Countless rats, mice, amphibians, non-human primates, dogs, birds and other animals are used for painful and invasive research at Queen’s. Some of these animals are kidnapped from the wild; others are bred into captivity, or shipped from breeding facilities around the world. While at Queen’s they may be fed and housed, they spend almost all of their time in cages, in conditions of extreme social isolation and environmental deprivation. Most of these animals are killed during the course of, or upon completion of, an experiment.
Our goal at QAD is to shine light on these practices, to prompt discussion about the goals, value and ethics of this research, and to promote the use of alternatives. We believe that research involving animal subjects should follow the same general guidelines and oversight requirements as for research involving human subjects (young children unable to give informed consent are an appropriate comparison group). In other words, animals should not be held captive for the purposes of research, nor should they be subject to harmful or invasive procedures. Some forms of research involving animals have benign or beneficial impacts on animal subjects (observational field studies, for example). At QAD we are pro ethical science, but opposed to science which harms animals in order to benefit humans.

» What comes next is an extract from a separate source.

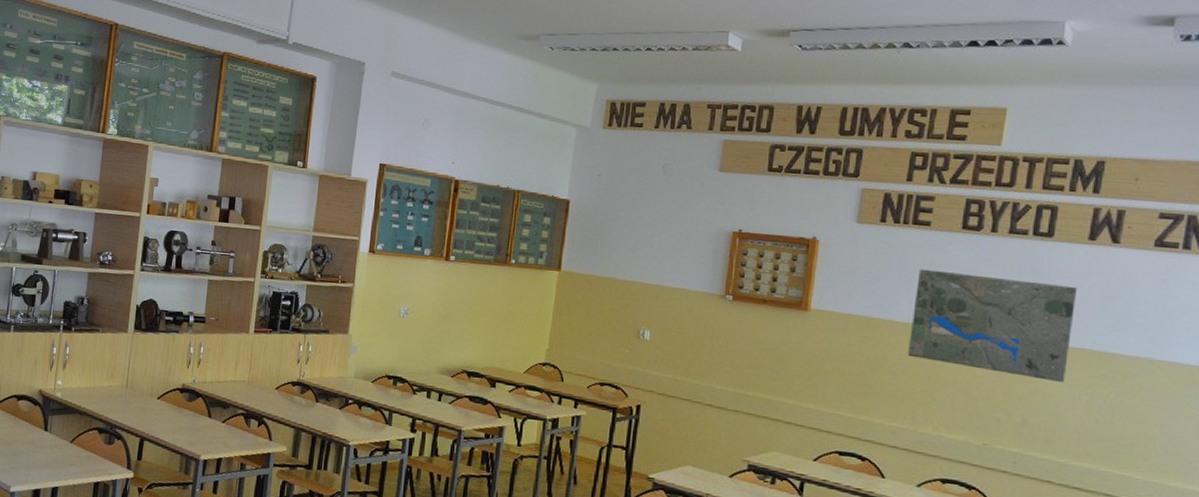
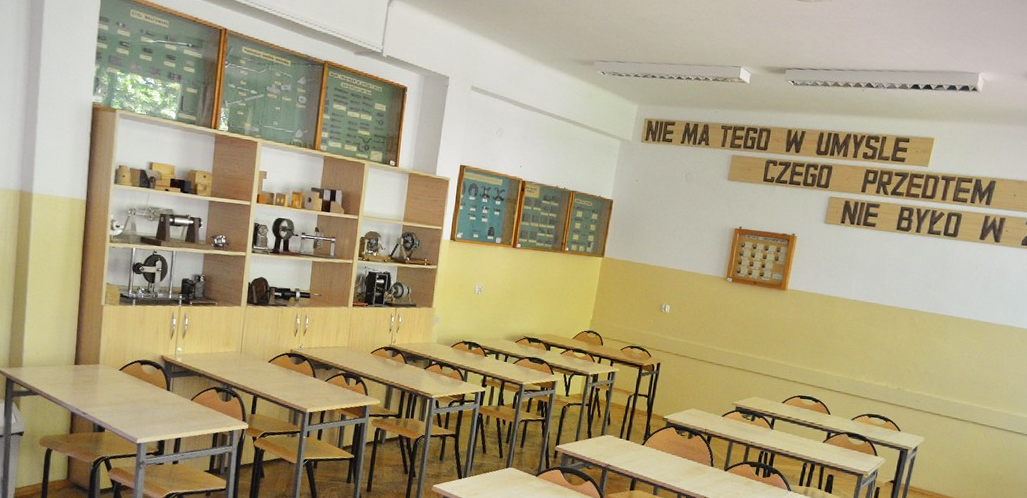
road map: present [908,268,1078,384] -> none [853,259,970,344]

Our interim goals include:
- Full transparency regarding current use of animals for research at Queen’s.
- Replacement of the Animal Care Committee with an independent body charged with evaluating all animal research at Queen’s involving harm and/or captivity.
- A comprehensive required course in alternatives to animal research for students in biological and medical sciences. (This could be adapted from a course offered at Johns Hopkins.)
- A university fund to support researchers in making the transition from captive or invasive animal use, and in developing alternative practices.
- A sanctuary retirement program for animals used in research at Queen’s. (Most animals at Queen’s are killed at the end of experiments, but a few, such as Darla, a macaque who was starved for anorexia experiments, have gone to sanctuaries like Fauna.)